Ping: [PATCH] add support for -Wmismatched-dealloc

Martin Sebor msebor@gmail.com
Mon Jan 4 15:56:01 GMT 2021


Florian/Joseph and/or others: is the latest patch okay to commit?

https://sourceware.org/pipermail/libc-alpha/2020-December/121121.html

On 12/27/20 4:13 PM, Martin Sebor wrote:
> More testing made me realize that further changes are needed:
> 1) correct the return value of the __fclose() alias to int,
> 2) declare and use the same alias for fclose in both <stdio.h>
>     and <wchar.h>.
> 
> In addition, I noticed a few more opportunities to use the new
> attribute:
>   *  in include/programs/xmalloc.h,
>   *  in malloc/malloc.h,
>   *  and in wcsdup in <wchar.h>.
> 
> I also simplified the new macro definitions a bit, and added
> a new test to verify that the warning doesn't cause false
> positives for open_wmemstream.
> 
> Attached is a patch with these updates.
> 
> On 12/15/20 9:52 AM, Martin Sebor wrote:
>> On 12/14/20 6:01 PM, Joseph Myers wrote:
>>> On Mon, 14 Dec 2020, Martin Sebor via Libc-alpha wrote:
>>>
>>>>> I spent some time working around this but in the end it turned out
>>>>> to be too convoluted so I decided to make the attribute a little
>>>>> smarter.  Instead of associating all allocation functions with all
>>>>> deallocation functions (such as fdopen, fopen, fopen64, etc. with
>>>>> fclose, freopen, and freopen64) I changed it so that an allocator
>>>>> only needs to be associated with a single deallocator (a reallocator
>>>>> also needs to be associated with itself).  That makes things quite
>>>>> a bit simpler.
>>> [...]
>>>> The GCC patches have now been committed and the dependency resolved.

[Task description]: Continue the mailing-list post about the -Wmismatched-dealloc patch, starting after its last line.

[Extracted data]:
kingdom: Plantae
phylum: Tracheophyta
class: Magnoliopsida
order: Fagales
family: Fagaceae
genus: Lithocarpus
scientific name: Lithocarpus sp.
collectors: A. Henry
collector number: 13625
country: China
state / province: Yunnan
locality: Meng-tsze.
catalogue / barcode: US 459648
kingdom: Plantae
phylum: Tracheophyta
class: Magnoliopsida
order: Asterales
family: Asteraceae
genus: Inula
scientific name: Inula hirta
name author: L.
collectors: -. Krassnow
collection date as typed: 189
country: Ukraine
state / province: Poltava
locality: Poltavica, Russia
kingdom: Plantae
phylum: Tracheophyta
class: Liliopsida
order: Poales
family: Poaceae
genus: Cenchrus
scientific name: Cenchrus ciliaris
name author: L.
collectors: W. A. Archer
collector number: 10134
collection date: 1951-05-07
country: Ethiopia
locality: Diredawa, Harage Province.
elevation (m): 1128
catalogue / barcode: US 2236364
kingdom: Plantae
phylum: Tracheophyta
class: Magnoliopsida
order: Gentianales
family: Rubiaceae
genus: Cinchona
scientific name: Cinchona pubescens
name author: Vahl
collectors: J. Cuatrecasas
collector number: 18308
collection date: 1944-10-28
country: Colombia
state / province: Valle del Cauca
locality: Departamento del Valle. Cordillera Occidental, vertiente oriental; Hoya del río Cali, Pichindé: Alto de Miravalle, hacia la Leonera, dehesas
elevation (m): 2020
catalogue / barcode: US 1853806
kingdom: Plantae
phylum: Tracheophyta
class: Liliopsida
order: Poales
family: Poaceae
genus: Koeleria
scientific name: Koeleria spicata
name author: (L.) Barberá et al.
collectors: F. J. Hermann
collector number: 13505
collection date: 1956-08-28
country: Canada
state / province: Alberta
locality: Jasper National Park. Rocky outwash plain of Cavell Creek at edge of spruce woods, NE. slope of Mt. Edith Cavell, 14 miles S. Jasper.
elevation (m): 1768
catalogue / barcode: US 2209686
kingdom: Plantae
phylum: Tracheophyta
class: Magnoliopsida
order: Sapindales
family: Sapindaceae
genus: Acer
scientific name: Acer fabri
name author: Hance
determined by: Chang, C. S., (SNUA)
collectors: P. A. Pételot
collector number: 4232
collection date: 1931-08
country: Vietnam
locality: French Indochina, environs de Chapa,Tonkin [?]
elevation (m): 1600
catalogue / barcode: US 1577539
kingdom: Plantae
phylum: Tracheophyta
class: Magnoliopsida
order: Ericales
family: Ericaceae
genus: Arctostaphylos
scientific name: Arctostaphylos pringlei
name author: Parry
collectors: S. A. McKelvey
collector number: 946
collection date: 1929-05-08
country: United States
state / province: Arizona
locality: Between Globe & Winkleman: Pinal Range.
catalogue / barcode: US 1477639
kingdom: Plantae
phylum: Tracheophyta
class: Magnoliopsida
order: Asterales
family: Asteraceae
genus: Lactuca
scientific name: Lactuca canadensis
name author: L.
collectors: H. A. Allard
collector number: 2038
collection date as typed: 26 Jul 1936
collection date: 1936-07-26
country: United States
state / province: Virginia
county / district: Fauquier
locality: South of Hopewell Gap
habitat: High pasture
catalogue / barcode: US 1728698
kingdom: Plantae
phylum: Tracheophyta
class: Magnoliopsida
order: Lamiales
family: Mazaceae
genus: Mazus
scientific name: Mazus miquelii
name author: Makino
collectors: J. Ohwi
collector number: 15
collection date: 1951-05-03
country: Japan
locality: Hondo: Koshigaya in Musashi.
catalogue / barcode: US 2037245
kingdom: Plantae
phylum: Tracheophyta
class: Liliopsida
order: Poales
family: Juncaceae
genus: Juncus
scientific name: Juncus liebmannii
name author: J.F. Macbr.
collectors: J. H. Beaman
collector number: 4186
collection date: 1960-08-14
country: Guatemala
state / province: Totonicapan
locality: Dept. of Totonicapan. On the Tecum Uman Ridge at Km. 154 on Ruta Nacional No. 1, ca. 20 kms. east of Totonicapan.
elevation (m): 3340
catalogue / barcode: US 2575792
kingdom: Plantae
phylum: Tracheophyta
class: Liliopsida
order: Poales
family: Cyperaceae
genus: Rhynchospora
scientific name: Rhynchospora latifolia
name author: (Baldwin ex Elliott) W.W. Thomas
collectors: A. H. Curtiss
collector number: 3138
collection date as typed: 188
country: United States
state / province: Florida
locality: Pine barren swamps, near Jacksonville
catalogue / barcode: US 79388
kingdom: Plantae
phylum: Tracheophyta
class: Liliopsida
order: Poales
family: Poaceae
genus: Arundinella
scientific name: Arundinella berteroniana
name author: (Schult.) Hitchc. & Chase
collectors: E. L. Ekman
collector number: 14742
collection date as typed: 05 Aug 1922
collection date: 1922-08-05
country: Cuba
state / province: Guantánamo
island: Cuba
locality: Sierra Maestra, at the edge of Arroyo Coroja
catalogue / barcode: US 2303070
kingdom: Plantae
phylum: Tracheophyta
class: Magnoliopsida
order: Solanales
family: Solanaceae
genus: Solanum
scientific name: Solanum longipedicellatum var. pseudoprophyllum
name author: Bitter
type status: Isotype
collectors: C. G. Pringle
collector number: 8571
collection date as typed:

[Output for this exercise]:
>>>
>>> I've looked at the attribute documentation now in GCC, but I'm afraid 
>>> I'm
>>> unable to understand from that documentation why the proposed glibc 
>>> patch
>>> constitutes a valid way of specifying that, for example, it's valid 
>>> to use
>>> freopen as a deallocator for FILE pointers opened by functions whose
>>> attribute only mentions fclose.  Unless there's something I'm missing in
>>> the documentation or a separate documentation patch that's not yet
>>> committed, I think more work is needed on the GCC documentation to make
>>> clear the semantics the glibc patch is asserting for valid 
>>> combinations of
>>> allocators and deallocators, so that those semantics can be reviewed for
>>> correctness.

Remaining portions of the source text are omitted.